I had just finished lunch, barely an hour into my trip, when the first grizzly bears arrived. Everyone in the lodge rushed to the front patio to watch a mother and her cub ravenously rip apart dandelion flowers a couple hundred yards away. Through binoculars, I watched as the cub face-planted into the grass, probably considering a nap.
It’s common for the dining room to empty like this at British Columbia’s Tweedsmuir Park Lodge when the grizzlies stream down the mountains and into the valley from late August through mid-October. No matter how tasty that steak, sockeye salmon or orange-chocolate pot du creme is, the bears take precedence. They’re often spotted on the lawn, busily eating while guests watch in awe.
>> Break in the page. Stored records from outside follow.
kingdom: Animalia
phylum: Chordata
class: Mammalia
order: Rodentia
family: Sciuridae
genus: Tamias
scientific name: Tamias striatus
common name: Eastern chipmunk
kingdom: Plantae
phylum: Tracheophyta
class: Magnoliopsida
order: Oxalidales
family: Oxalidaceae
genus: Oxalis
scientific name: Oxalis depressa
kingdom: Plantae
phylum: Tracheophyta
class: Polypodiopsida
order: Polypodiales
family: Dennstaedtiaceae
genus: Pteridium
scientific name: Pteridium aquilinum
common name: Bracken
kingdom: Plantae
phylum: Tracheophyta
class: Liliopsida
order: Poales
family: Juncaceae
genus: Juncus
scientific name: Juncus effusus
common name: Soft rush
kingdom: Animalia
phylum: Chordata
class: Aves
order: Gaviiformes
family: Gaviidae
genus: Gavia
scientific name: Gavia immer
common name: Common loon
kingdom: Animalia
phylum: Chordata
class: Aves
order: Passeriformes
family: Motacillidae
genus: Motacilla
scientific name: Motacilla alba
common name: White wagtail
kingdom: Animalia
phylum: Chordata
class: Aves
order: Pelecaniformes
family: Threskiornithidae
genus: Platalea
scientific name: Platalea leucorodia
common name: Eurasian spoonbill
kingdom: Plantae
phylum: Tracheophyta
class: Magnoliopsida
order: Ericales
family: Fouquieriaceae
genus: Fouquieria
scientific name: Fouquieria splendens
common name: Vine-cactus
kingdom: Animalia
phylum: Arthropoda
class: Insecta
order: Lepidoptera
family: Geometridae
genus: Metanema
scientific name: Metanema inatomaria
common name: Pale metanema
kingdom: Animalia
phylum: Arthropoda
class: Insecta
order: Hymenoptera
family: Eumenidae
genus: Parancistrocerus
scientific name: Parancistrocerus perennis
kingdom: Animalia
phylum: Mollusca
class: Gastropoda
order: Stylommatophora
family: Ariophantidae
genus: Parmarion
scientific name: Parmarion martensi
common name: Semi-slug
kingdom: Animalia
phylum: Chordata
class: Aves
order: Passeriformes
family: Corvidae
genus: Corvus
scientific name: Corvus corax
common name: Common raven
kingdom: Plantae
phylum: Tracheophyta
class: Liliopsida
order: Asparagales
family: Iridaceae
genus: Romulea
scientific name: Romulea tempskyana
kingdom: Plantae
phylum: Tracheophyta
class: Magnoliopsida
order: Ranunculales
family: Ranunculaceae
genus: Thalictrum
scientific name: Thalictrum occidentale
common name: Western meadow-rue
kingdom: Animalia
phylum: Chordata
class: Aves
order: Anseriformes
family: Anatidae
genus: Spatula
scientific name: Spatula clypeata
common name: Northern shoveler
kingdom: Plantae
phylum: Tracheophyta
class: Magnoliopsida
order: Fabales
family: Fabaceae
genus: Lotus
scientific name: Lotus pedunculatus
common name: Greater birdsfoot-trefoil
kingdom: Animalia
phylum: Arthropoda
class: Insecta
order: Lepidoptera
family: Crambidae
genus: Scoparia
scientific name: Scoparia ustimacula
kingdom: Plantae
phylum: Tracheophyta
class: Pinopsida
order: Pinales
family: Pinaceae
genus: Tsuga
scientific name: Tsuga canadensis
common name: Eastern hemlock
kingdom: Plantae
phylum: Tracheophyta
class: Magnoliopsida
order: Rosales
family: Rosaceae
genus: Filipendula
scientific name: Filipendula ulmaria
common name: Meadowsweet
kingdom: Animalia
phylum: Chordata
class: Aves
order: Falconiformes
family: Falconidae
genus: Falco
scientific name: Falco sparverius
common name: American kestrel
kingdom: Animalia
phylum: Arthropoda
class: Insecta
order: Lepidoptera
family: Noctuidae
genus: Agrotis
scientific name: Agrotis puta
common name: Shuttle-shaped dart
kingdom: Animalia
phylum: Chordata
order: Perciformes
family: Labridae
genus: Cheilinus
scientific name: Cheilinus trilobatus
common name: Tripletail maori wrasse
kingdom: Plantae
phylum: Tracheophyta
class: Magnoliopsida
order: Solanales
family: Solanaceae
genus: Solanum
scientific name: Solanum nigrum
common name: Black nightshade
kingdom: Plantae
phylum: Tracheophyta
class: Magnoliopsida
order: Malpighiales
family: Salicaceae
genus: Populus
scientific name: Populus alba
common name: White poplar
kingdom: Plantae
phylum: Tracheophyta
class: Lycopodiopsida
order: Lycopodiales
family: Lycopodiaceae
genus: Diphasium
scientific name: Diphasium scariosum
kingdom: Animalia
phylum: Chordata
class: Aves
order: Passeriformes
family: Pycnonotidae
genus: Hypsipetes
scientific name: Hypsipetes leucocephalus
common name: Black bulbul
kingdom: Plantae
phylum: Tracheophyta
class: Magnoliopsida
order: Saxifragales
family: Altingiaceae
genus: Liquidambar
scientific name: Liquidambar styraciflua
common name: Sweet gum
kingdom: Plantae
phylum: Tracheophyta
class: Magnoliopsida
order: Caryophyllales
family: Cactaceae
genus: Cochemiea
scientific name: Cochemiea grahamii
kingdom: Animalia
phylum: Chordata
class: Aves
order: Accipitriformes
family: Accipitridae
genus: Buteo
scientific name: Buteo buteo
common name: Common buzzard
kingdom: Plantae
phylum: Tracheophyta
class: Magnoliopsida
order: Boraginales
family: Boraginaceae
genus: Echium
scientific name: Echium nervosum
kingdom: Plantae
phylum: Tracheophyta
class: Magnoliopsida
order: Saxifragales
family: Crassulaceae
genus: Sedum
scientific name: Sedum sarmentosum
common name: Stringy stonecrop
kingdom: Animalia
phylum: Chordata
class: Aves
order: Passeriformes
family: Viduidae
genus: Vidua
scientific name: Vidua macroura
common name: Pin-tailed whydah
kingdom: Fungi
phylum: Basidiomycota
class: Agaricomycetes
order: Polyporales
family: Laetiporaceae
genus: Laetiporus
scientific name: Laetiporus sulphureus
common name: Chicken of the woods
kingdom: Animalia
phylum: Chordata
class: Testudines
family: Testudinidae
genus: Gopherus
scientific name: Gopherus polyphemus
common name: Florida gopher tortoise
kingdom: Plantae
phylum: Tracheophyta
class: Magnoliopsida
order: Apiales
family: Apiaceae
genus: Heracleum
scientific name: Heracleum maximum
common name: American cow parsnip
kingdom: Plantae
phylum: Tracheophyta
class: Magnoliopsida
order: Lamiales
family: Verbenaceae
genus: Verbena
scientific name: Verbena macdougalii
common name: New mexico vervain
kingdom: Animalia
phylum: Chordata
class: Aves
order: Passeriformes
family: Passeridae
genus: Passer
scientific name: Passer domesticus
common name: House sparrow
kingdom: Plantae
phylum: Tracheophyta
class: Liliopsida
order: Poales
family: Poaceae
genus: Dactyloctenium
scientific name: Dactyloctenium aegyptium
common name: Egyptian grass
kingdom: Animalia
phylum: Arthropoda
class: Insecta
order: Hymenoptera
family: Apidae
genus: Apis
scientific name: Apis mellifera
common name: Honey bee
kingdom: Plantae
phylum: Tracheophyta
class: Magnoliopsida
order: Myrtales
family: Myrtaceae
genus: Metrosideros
Of course, there are plenty of other opportunities to view grizzly bears at Tweedsmuir. The accommodation sits in a sparsely populated corner of Tweedsmuir South Provincial Park, but is only an hour from Vancouver, British Columbia, by plane. Its seasonal Grizzly Bear Safari packages, which range from three to seven nights, include numerous activities that revolve around the bears. The lodge’s experts lead clients on river floats, nature walks and hikes to spot and learn about these incredible creatures, watching as they devour food in preparation for winter hibernation. (Private packages as well as small-group options are available, and the lodge offers travel advisors 10 to 15% commission.)
My visit was rife with other sightings, too. We glimpsed a mother and a cub chowing down on rose hips as we floated down the Atnarko River, which threads through the steep walls of mist-ringed Coast Mountains cliffs. We spied a lone adult bear swimming across the river on a second float trip, and another chomping grass along the Chilcotin Highway, which passes the lodge. By the end of my five-day trip, I had lost count of the sightings.
While I was initially a bit nervous about sharing my accommodations with some of the planet’s most feared predators, I learned not to be afraid of the bears. That attitude shift came thanks to lodge guides such as Ellie Lamb, the resident “bear whisperer.” Lamb guides hikes and has a sixth sense for spotting bear activity — from finding bits of fur on tree trunks to smelling a bear just up the trail. She teaches her guests to appreciate the bears from a safe distance, without disturbing, frightening or antagonizing them.
“The worst threat to a bear is our own fear and anxiety,” she told me.
Lamb, along with the rest of the lodge’s staff, shows visitors how to coexist with grizzlies in this special place, which keeps them, as well as their human admirers, safe.
Tweedsmuir’s origins date to 1929, making it one of the oldest lodges on Canada’s West Coast. While bear viewing is a main draw in the fall, the lodge is open from late June through mid-October and offers myriad activities. Guests can scale nearby cliffs on a via ferrata (a cross between rock climbing and a ropes course), trek through the striking volcanic landscape of the Rainbow Range, view ancient First Nations stone carvings, visit the Great Bear Rainforest, learn to fly-fish and get dropped off by helicopter in the high alpine for hiking and skiing.
The bears, the fishing and the via ferrata are all worthwhile draws, but there’s also something to be said for the deep peace in this quiet corner of British Columbia. From the porch of my private, timber-framed cabin — and the lodge’s outdoor hot tub — I felt content just watching rocky cliffs snag curtains of passing fog.